▶ _WHAT TO DO_
When the data below is printed, every line must match exactly and the images must be absent.

[Pixel coordinate listings]
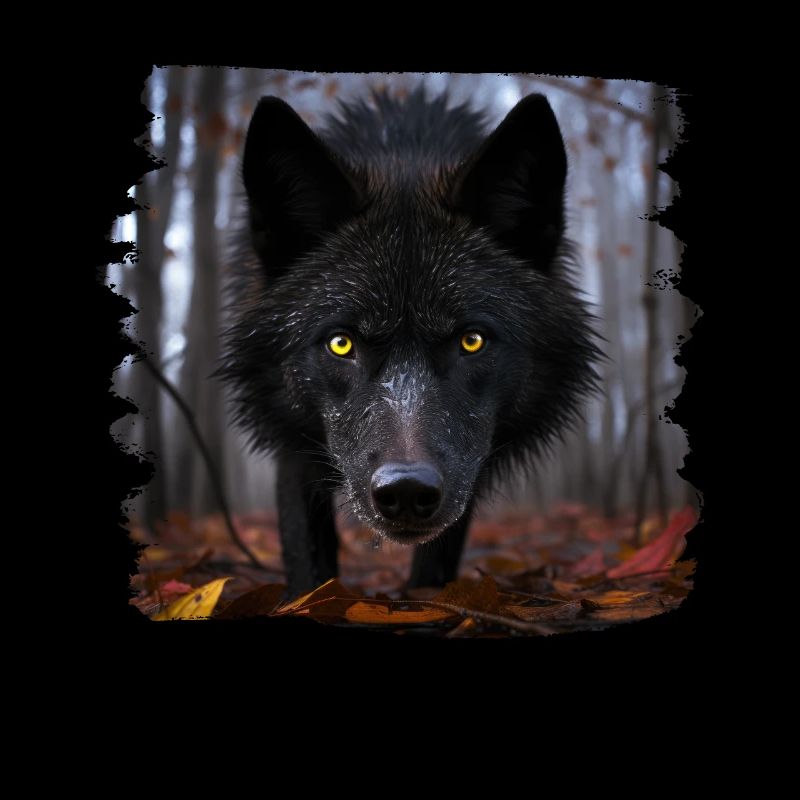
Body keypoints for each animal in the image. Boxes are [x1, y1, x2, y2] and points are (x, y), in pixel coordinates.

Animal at [219, 87, 600, 598]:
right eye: (341, 344)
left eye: (472, 341)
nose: (406, 489)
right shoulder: (293, 444)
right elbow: (305, 553)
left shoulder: (467, 465)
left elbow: (438, 556)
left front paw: (426, 601)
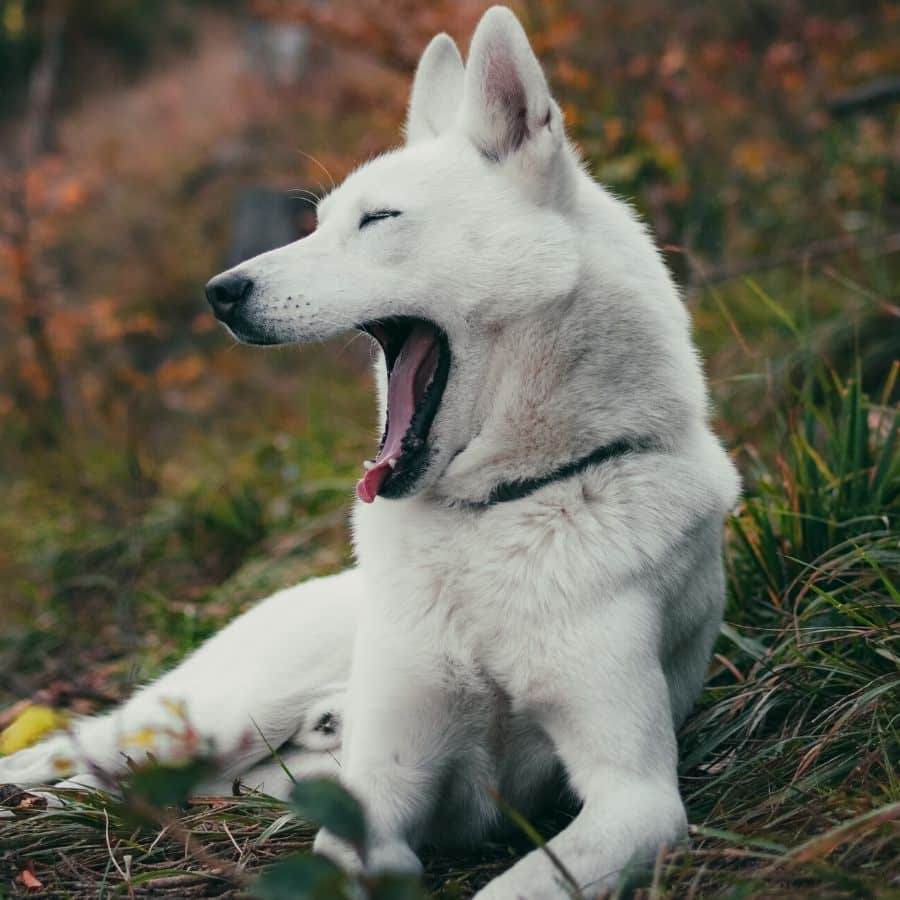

▶ _ANSWER TO THIS PROBLEM_
Body keypoints for each animal in the image. Boxes are [x1, y1, x2, y2] and points are (x, y), in pixel coordinates.

Animal at [219, 87, 600, 598]:
right eye: (341, 344)
left eye: (472, 341)
nose: (406, 489)
right shoulder: (293, 444)
right elbow: (305, 553)
left shoulder: (467, 465)
left elbow: (438, 556)
left front paw: (426, 601)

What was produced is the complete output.